Była to moja wielka pierwsza miłość. On wcześniej spotykał się już z dziewczyną, którą bardzo kochał, ale która go zostawiła. Wtedy bardzo to przeżył, ja chyba miałam być trochę "odtrutką" po tamtym związku. Na początku traktowaliśmy się jak przyjaciele, miło było razem gdzieś wyjść, także imprezy rodzinne typu wesele etc. nie były już takie uciążliwe, gdy mogło się z kimś pójść. Z czasem narodziło się wielkie uczucie, byłam szczęśliwa i zakochana. Niestety teściowie od początku bardzo niechętnie na nas patrzyli, nie byłam wymarzoną synową. I do tej pory nie wiem czemu, bo byłam zwyczajną, spokojną dziewczyną, bez nałogów itp., zawsze odnosiłam się do nich z szacunkiem. Ale mniejsza z tym. Cały czas mówili mojemu chłopakowi, że związek ze mną nie ma szans, że nie mowy o ślubie itp. (przy czym wprost wytaczali argumenty typu, że przeze mnie jego ojciec trafił do szpitala na serce).

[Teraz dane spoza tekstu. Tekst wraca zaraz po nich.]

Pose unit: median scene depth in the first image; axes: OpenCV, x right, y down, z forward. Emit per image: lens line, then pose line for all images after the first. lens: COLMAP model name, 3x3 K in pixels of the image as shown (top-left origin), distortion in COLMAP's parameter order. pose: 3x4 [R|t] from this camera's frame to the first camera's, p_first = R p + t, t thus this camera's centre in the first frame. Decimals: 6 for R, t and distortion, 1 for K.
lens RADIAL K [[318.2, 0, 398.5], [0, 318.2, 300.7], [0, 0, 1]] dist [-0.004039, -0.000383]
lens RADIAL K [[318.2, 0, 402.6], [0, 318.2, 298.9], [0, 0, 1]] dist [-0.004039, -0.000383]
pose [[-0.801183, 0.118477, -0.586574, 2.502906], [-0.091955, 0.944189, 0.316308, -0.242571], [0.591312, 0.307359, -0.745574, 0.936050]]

Jakoś żyłam z tą świadomością, chociaż nie było to miłe. Przez te wszystkie lata mieszkaliśmy osobno. Mój chłopak ciągle powtarzał, że małżeństwo to poważny krok, a on nie jest gotowy. Ja stwierdziłam, że co ma być to będzie, a naciskanie go na siłę przyniesie odwrotny skutek. Było mi duchowo ciężko, bardzo pomógł mi mój spowiednik, który nam kibicował. To był młody ksiądz, podchodził do tego związku bez pouczania, za co mu dzisiaj jestem bardzo wdzięczna. Po trzech latach pojawiła się ona. Koleżanka, pocieszycielka. Wtedy jeszcze byłam na etapie "różowych okularów", była rozpacz, proszenie, on zapewniał, że to tylko przyjaciółka. Jednak po tym, jak go perfidnie wykorzystała w pracy (awansowała, bo on naiwny projekty robił za nią) i stwierdziła, że nie jest jej już potrzebny, wrócił do mnie. Widziałam jak bardzo cierpi. Trochę pomogły nam wspólne wakacje, gdzie zapomniał o tym wszystkim.

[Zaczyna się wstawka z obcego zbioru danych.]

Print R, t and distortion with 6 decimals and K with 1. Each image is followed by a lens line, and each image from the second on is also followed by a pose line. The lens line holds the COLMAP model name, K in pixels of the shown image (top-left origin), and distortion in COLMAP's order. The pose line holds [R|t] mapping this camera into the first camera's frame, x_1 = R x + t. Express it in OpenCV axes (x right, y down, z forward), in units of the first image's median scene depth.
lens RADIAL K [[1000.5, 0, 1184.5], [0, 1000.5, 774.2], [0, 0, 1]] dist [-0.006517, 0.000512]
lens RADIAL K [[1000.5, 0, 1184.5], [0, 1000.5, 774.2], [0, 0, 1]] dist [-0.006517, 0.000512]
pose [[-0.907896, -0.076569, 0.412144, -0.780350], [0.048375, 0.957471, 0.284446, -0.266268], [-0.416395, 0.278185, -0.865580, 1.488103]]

Mijały kolejne lata, skończyłam studia i nic się nie wydarzyło specjalnego. Coraz bardziej zaczęliśmy się od siebie oddalać. Zaczęłam się zastanawiać jaki sens bycia z kimś, kto jednak nie ma ochoty się wiązać. Długie godziny rozmów, snucia planów, zastanawiania się... i stwierdziliśmy, że nie ma sensu... że pierwsza miłość nie oznacza dojrzałą miłość i lepiej to skończyć, nim cokolwiek sobie będziemy przysięgać. Bo żeby przysięgać trzeba być pewnym tego uczucia.

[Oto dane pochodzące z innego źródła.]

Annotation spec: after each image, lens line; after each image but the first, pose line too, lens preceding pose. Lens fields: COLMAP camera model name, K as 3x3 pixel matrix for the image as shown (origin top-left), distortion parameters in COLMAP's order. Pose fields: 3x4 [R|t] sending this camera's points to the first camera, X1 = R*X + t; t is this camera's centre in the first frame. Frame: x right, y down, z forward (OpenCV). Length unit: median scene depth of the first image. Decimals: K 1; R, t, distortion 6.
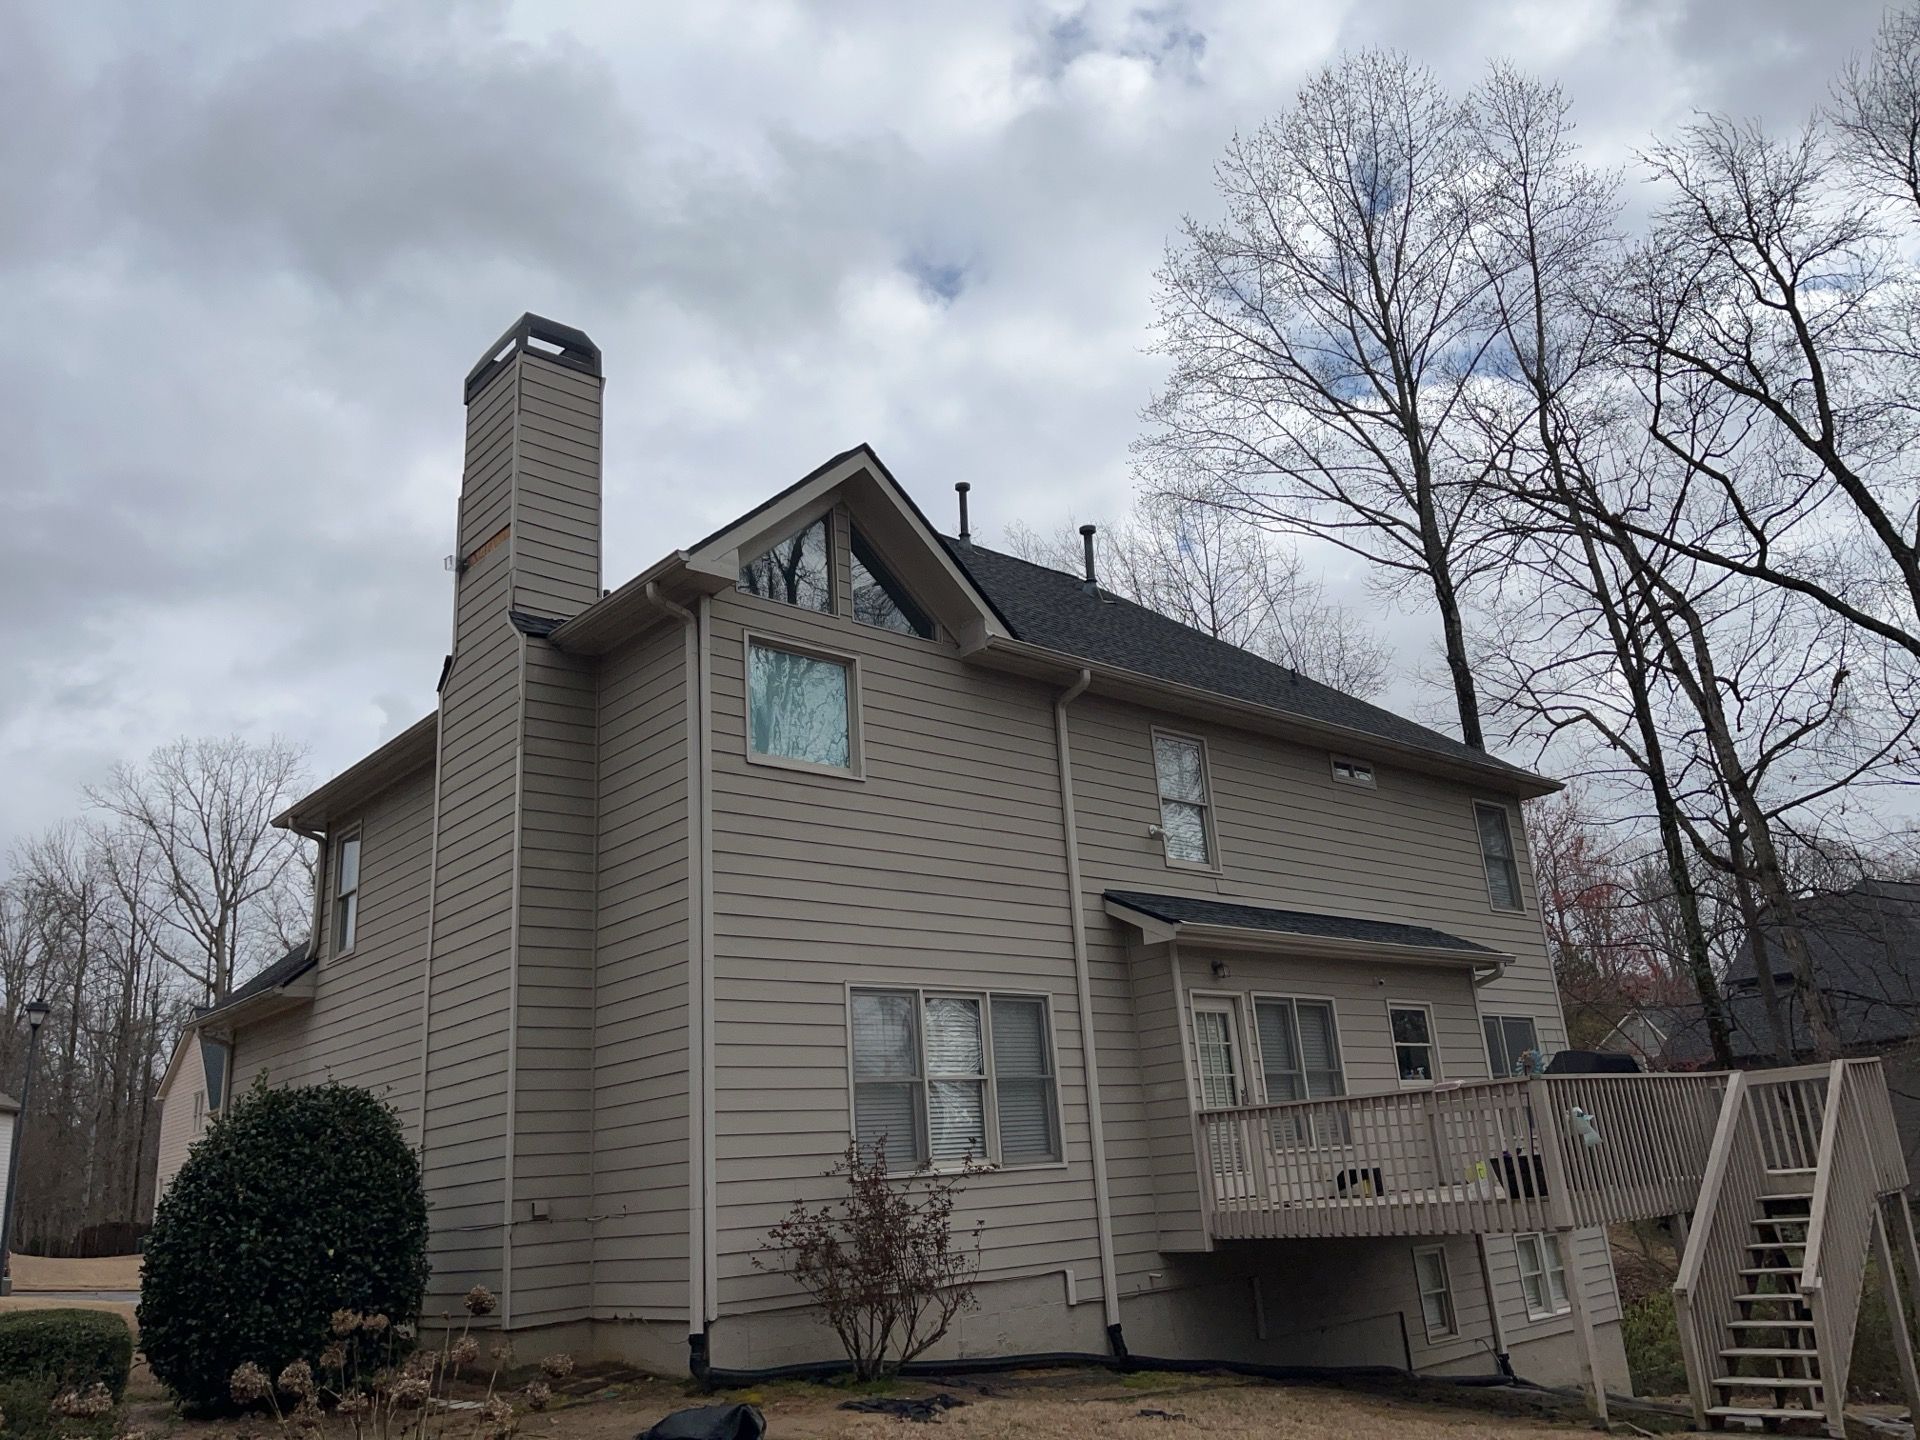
lens RADIAL K [[1443.6, 0, 967.2], [0, 1443.6, 723.5], [0, 0, 1]] dist [0.043398, -0.025786]
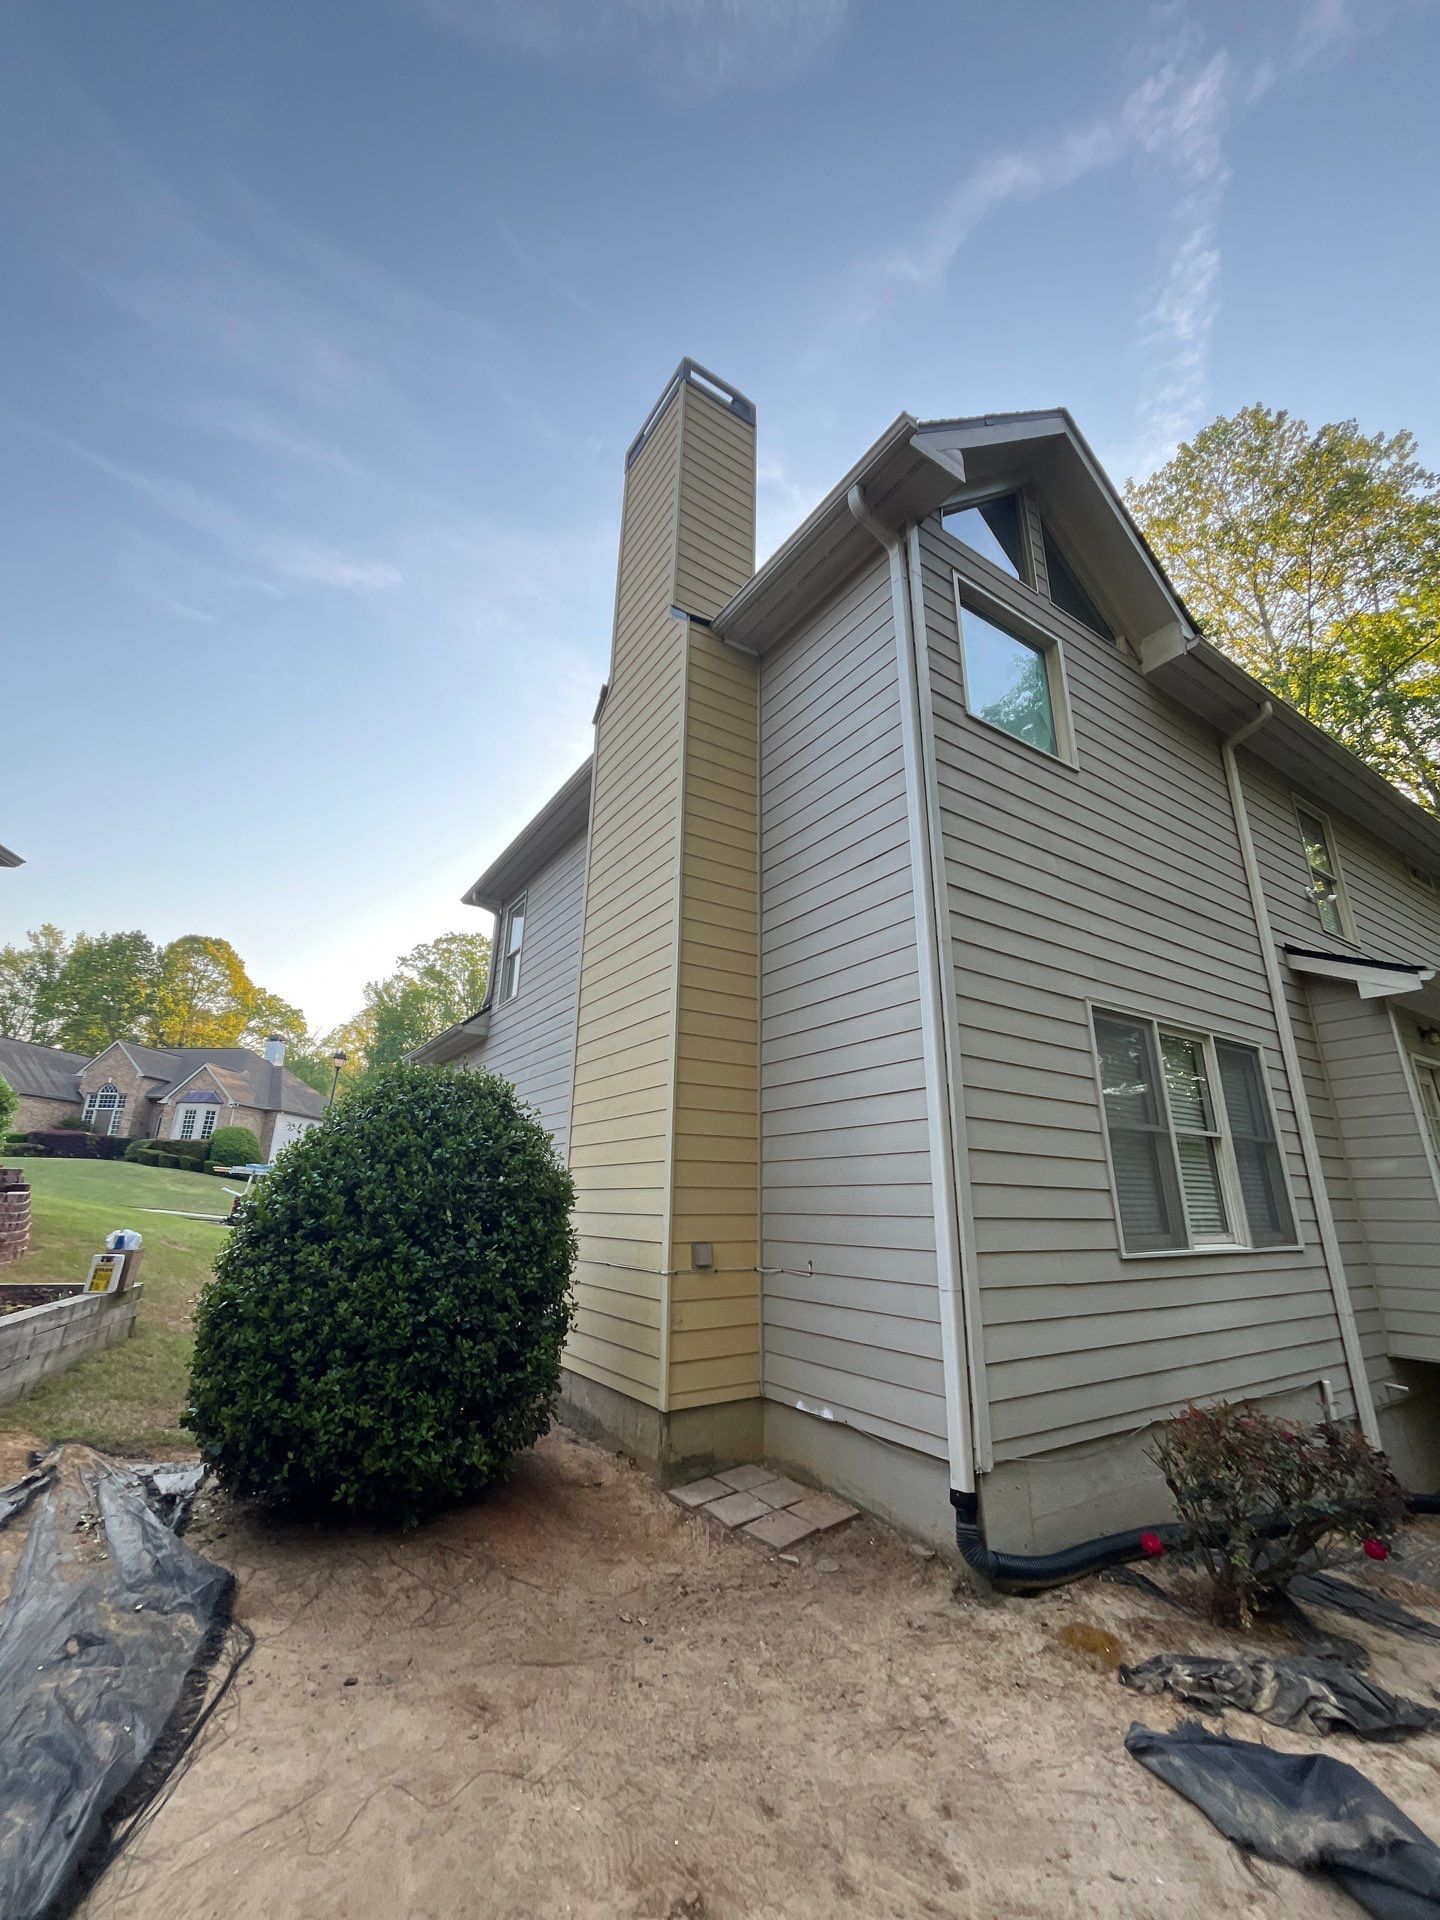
lens RADIAL K [[765.4, 0, 715.5], [0, 765.4, 957.0], [0, 0, 1]] dist [-0.000455, -0.000031]
pose [[0.984625, 0.031878, -0.171748, -0.180967], [-0.031340, 0.999492, 0.005842, 0.137637], [0.171847, -0.000369, 0.985124, 0.481787]]
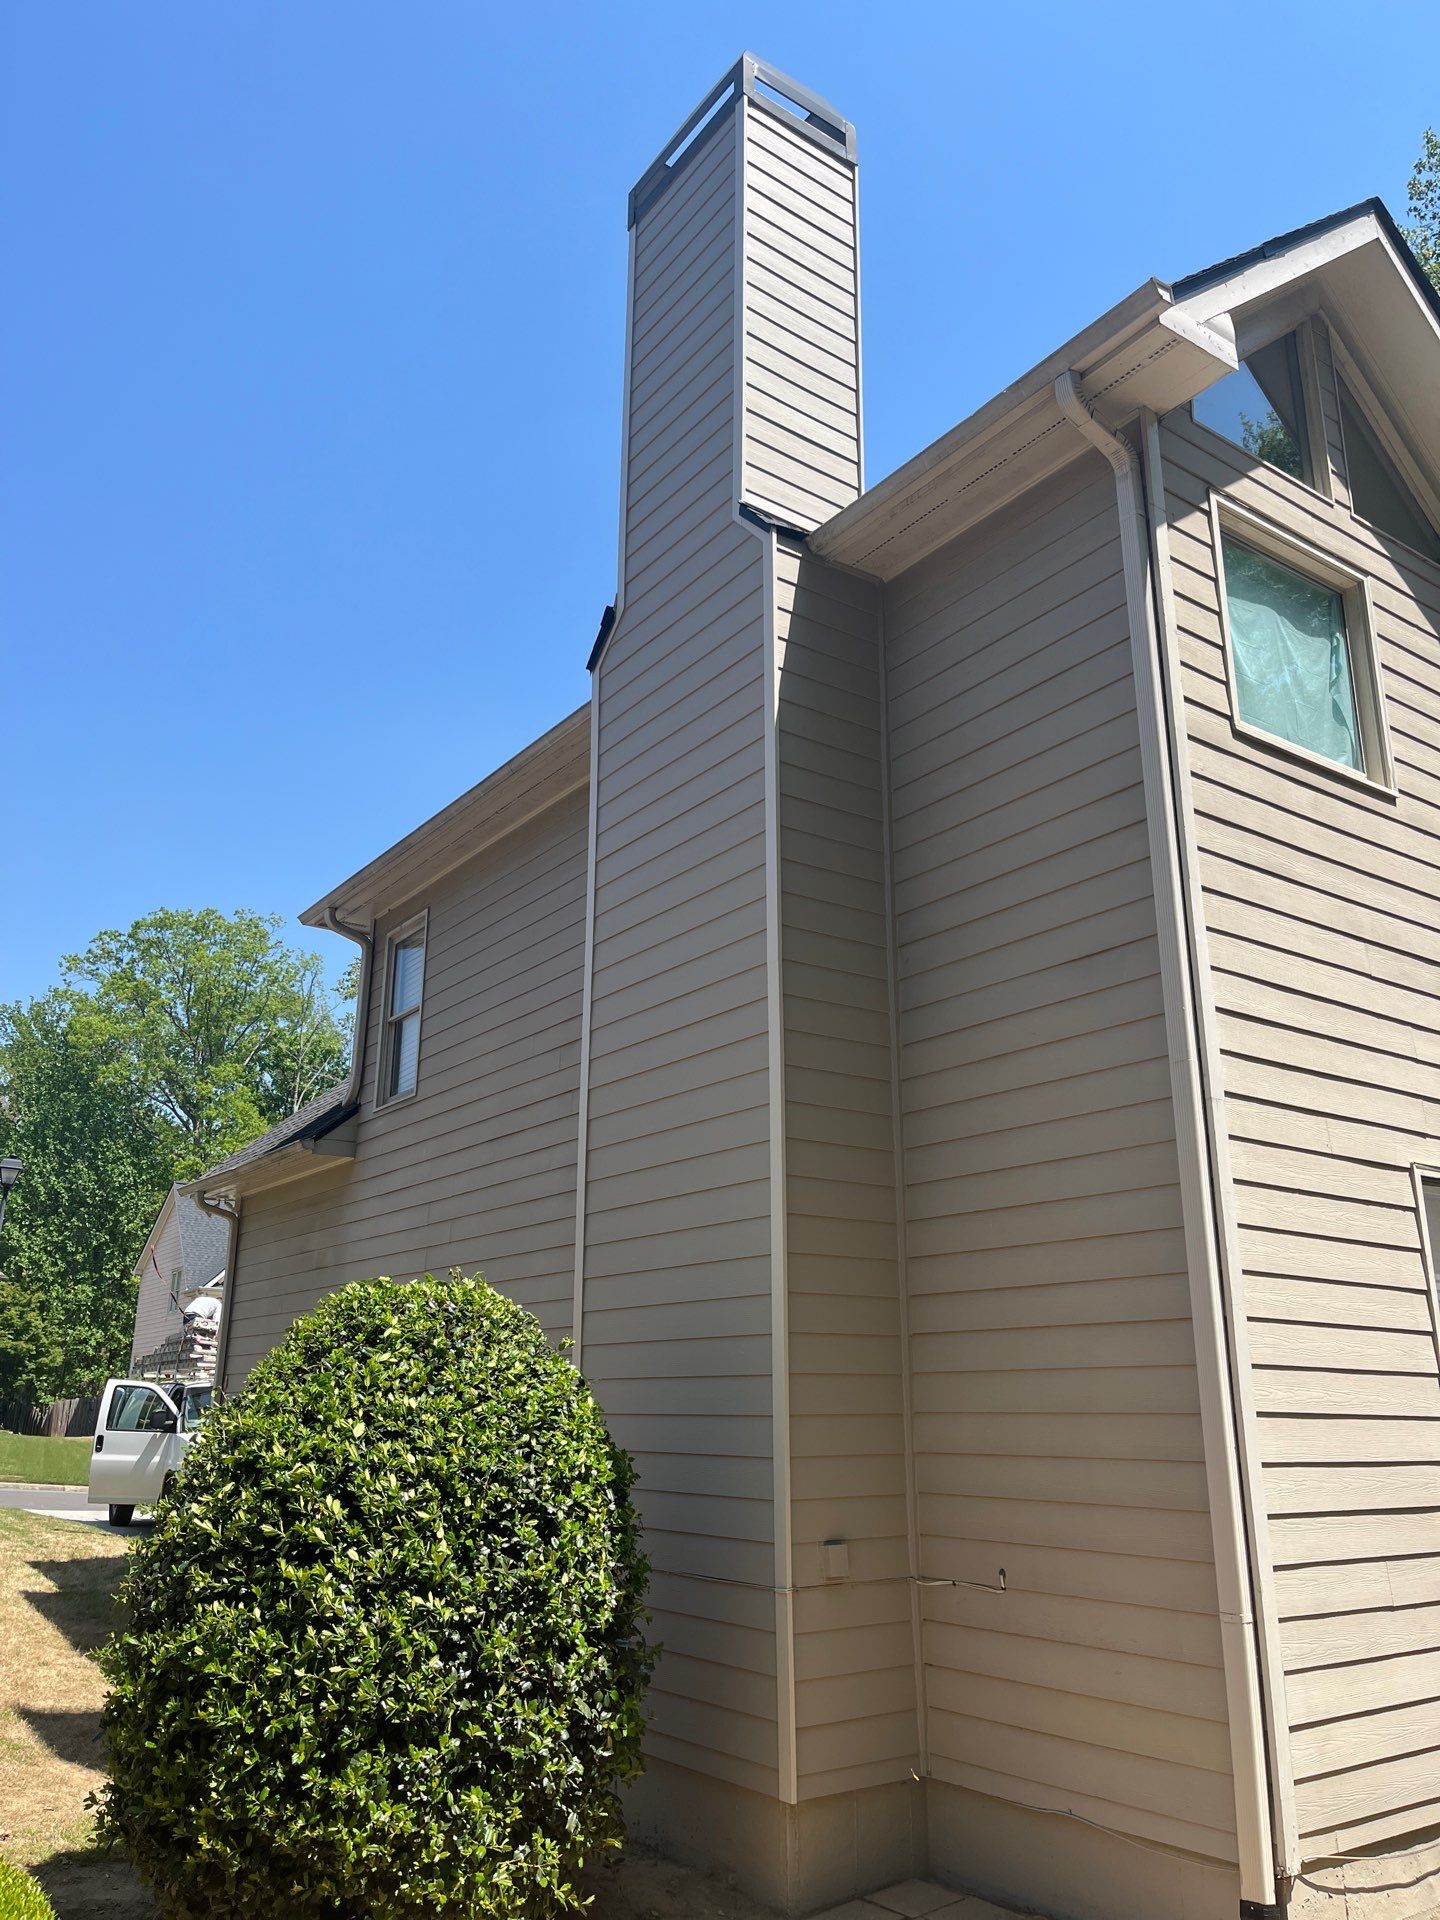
lens RADIAL K [[1443.6, 0, 711.7], [0, 1443.6, 971.5], [0, 0, 1]] dist [0.043398, -0.025786]
pose [[0.990916, 0.034390, -0.130012, -0.228406], [-0.031485, 0.999208, 0.024337, 0.090697], [0.130746, -0.020023, 0.991214, 0.393152]]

Po rozstaniu on się puścił w wir kawalerskiego życia (nie w sensie dziewczyn, ale męskich imprez, samotnych wyjazdów, grzebania do nocy w warsztacie). Mieliśmy kontakt telefoniczny i chyba każde z nas łapało oddech. W między czasie ja poznałam kogoś. Wydawało mi się, że odnalazłam miłość swojego życia. Odpowiedzialny, opiekuńczy, oczytany. Tylko na końcu okazało się, że okłamywał mnie od początku. To mogłaby być historia na osobny temat. Jak się dowiedziałam, że ma żonę (niby w separacji, ale żonę!!!) i dzieci, to zrobiło mi się słabo. Wydzwaniał, przepraszał, zarzekał się, że tylko ja. Czytam na forum czasem o tej trzeciej, wierzcie mi, że faceci też tak potrafią manipulować, że ta trzecia nie ma o niczym pojęcia. :-? Czułam się kretynka, że dałam się tak podpuścić. Od czasu, gdy dowiedziałam się prawdy, już nigdy się z nim osobiście nie spotkałam. Wiem, że w końcu się rozwiódł, że nadal "miło mnie wspomina", ale ja sobie nie wybaczę takiej głupoty i naiwności.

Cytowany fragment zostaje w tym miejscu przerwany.